1 相談者
タクシー事業者の協同組合(平成9年度)
2 相談の要旨
(1) 当協同組合(以下「当組合」という。)においては,共同経済事業として,タクシーチケットの販売等とこれに伴う組合員への利益分配,共同無線配車等を行っている。また,組合員であるタクシー会社が保有する車両については,車体の色や表示灯を統一している。
(2) 当組合のある組合員は,他の大半の組合員に比し,低い運賃を設定しており,その車体には,当組合の統一表示灯に加えて,低価格である旨を広告する独自の表示灯を掲げている。
しかしながら,他の組合員の多くは,このような独自の広告は,対外的な当組合の信用低下につながる,あるいは,相互扶助を目的とする協同組合の共同経済事業の趣旨に反するといった理由から,独自の表示灯の設置に反対している。
(3) そこで,理事会において当該組合員が独自の表示灯を掲示することに対する反対決議を行い,当該組合員がこれを受け入れない場合には,理事会決議の遵守義務を定めた定款に違反したものとして,過怠金を課すことは,独占禁止法上問題ないか。
3 独占禁止法上の考え方
(1) 事業者団体が,事業者団体の内部においてある事業者を不当に差別的に取り扱い,その事業者の事業活動を困難にさせることは,事業者団体における差別取扱い等(一般指定第5項)として不公正な取引方法に該当し,独占禁止法第8条第1項第5号の規定に違反する。[団体ガイドライン6-4(事業者団体における差別取扱い等)]
(2)
ア 組合として,設立の目的に沿った適正な運営のために定款を定め,組合員に遵守を求めるとともに,これに従わない者に対して制裁措置を採ること自体は,独占禁止法上問題を生じるものではない。

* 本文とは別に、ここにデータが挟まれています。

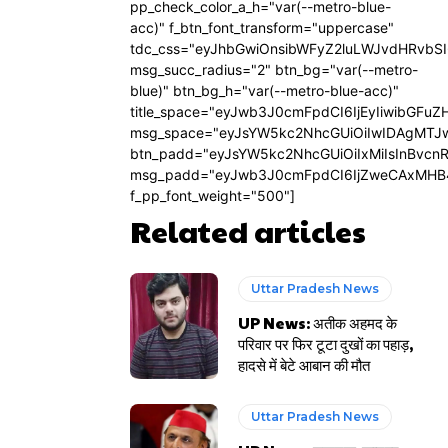
pp_check_color_a_h="var(--metro-blue-
acc)" f_btn_font_transform="uppercase"
tdc_css="eyJhbGwiOnsibWFyZ2luLWJvdHRvbS
msg_succ_radius="2" btn_bg="var(--metro-
blue)" btn_bg_h="var(--metro-blue-acc)"
title_space="eyJwb3J0cmFpdCI6IjEyIiwibGFuZ
msg_space="eyJsYW5kc2NhcGUiOiIwIDAgMTJ
btn_padd="eyJsYW5kc2NhcGUiOiIxMiIsInBvcn
msg_padd="eyJwb3J0cmFpdCI6IjZweCAxMHB
f_pp_font_weight="500"]
Related articles
Uttar Pradesh News
UP News: अतीक अहमद के
परिवार पर फिर टूटा दुखों का पहाड़,
हादसे में बेटे आबान की मौत
Uttar Pradesh News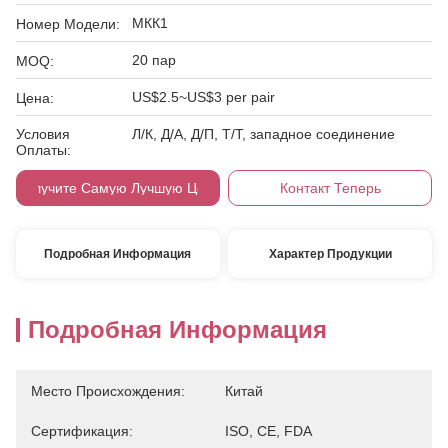
МКК1
Номер Модели:
20 пар
MOQ:
US$2.5~US$3 per pair
Цена:
Условия
Л/К, Д/А, Д/П, Т/Т, западное соединение
Оплаты:
Получите Самую Лучшую Цену
Контакт Теперь
Подробная Информация
Характер Продукции
Подробная Информация
Место Происхождения:
Китай
Сертификация:
ISO, CE, FDA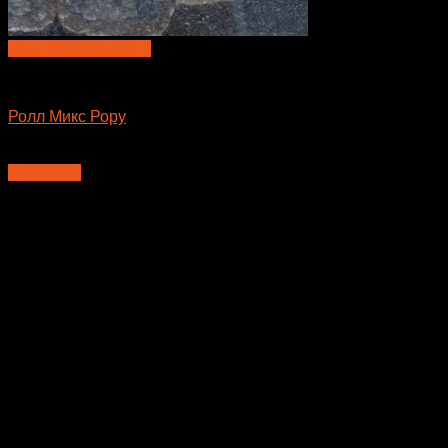
Быстрый просмотр
Большие роллы
Ролл Микс Рору
650
₽
В корзину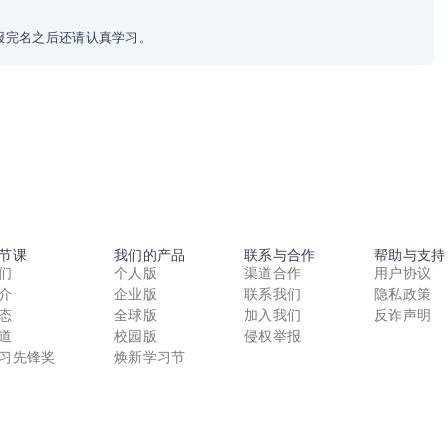
报完名之后还请认真学习。
节课
我们的产品
联系与合作
帮助与支持
们
个人版
渠道合作
用户协议
介
企业版
联系我们
隐私政策
态
全球版
加入我们
反诈声明
道
校园版
侵权举报
习先锋奖
焕新学习节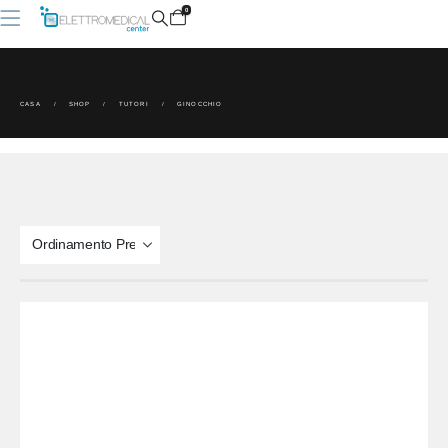
0
CASA
SHOP
TUTORI
GINOCCHIO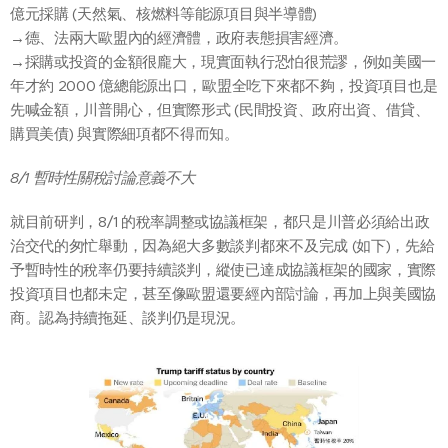
億元採購 (天然氣、核燃料等能源項目與半導體)
→德、法兩大歐盟內的經濟體，政府表態損害經濟。
→採購或投資的金額很龐大，現實面執行恐怕很荒謬，例如美國一
年才約 2000 億總能源出口，歐盟全吃下來都不夠，投資項目也是
先喊金額，川普開心，但實際形式 (民間投資、政府出資、借貸、
購買美債) 與實際細項都不得而知。
8/1 暫時性關稅討論意義不大
就目前研判，8/1 的稅率調整或協議框架，都只是川普必須給出政
治交代的匆忙舉動，因為絕大多數談判都來不及完成 (如下)，先給
予暫時性的稅率仍要持續談判，縱使已達成協議框架的國家，實際
投資項目也都未定，甚至像歐盟還要經內部討論，再加上與美國協
商。認為持續拖延、談判仍是現況。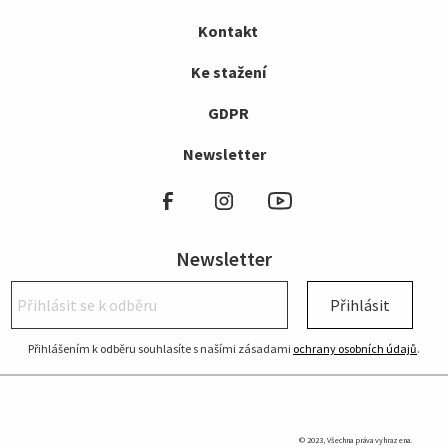
Kontakt
Ke stažení
GDPR
Newsletter
Newsletter
Přihlásit
Přihlášením k odběru souhlasíte s našími zásadami
ochrany osobních údajů
.
© 2023, Všechna práva vyhrazena.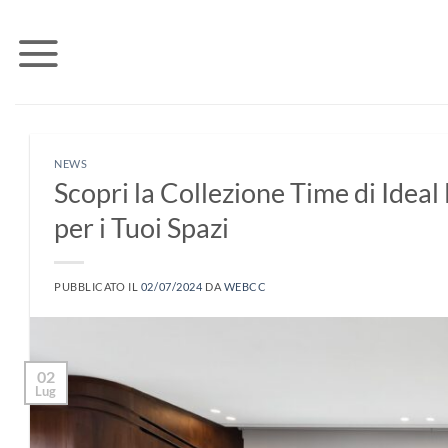
Salta
ai
contenuti
NEWS
Scopri la Collezione Time di Ideal
per i Tuoi Spazi
PUBBLICATO IL
02/07/2024
DA
WEBCC
02
Lug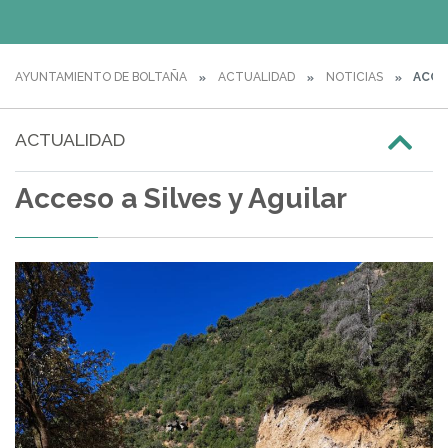
AYUNTAMIENTO DE BOLTAÑA
ACTUALIDAD
NOTICIAS
ACCES
ACTUALIDAD
Acceso a Silves y Aguilar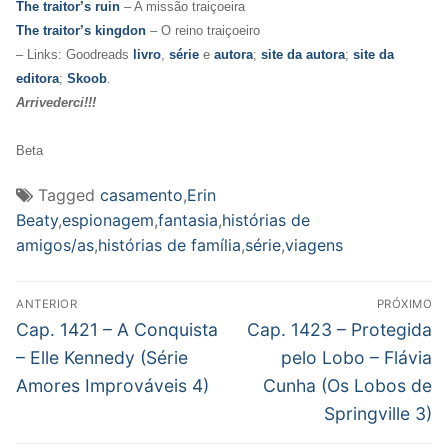
The traitor’s ruin
– A missão traiçoeira
The traitor’s kingdon
– O reino traiçoeiro
– Links: Goodreads
livro
,
série
e
autora
;
site da autora
;
site da
editora
;
Skoob
.
Arrivederci!!!
Beta
Tagged
casamento
,
Erin
Beaty
,
espionagem
,
fantasia
,
histórias de
amigos/as
,
histórias de família
,
série
,
viagens
Navegação
ANTERIOR
PRÓXIMO
de
Post
Próximo
Cap. 1421 – A Conquista
Cap. 1423 – Protegida
anterior:
post:
Post
– Elle Kennedy (Série
pelo Lobo – Flávia
Amores Improváveis 4)
Cunha (Os Lobos de
Springville 3)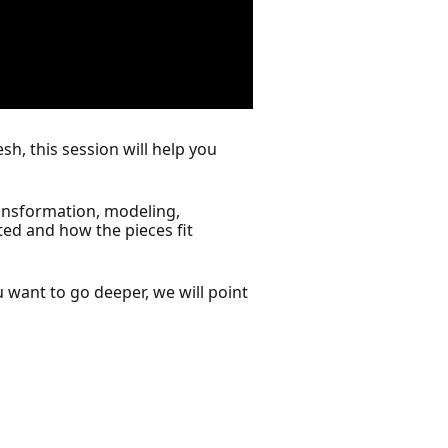
h, this session will help you
ransformation, modeling,
cted and how the pieces fit
 want to go deeper, we will point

しかしながら,当該組合員は,共同事業の利用において,団体の定める事項に違反しているものではないにもかかわらず,その運賃が他の組合員に比して低価格である旨の表示を行うことを制限しようとするものである。低い運賃を設定するタクシーの台数が少ない状況において,表示灯の設置は,顧客獲得の有効な手段となっていると考えられるところ,組合としてこれを制限することは,組合員間の価格競争を抑制することとなると考えられる。
イ したがって,組合内部における特定の組合員に対する表示灯の設置反対決議や過怠金の徴収は,正当な理由なく特定の事業者を差別的に取り扱うものであり,このような行為は,独占禁止法第22条ただし書に照らし,適用除外の対象とはならず,独占禁止法上問題となるおそれがある。
4 回答の要旨
組合が,低価格を表示する会員の広告を制限することは,独占禁止法上問題となるおそれがある。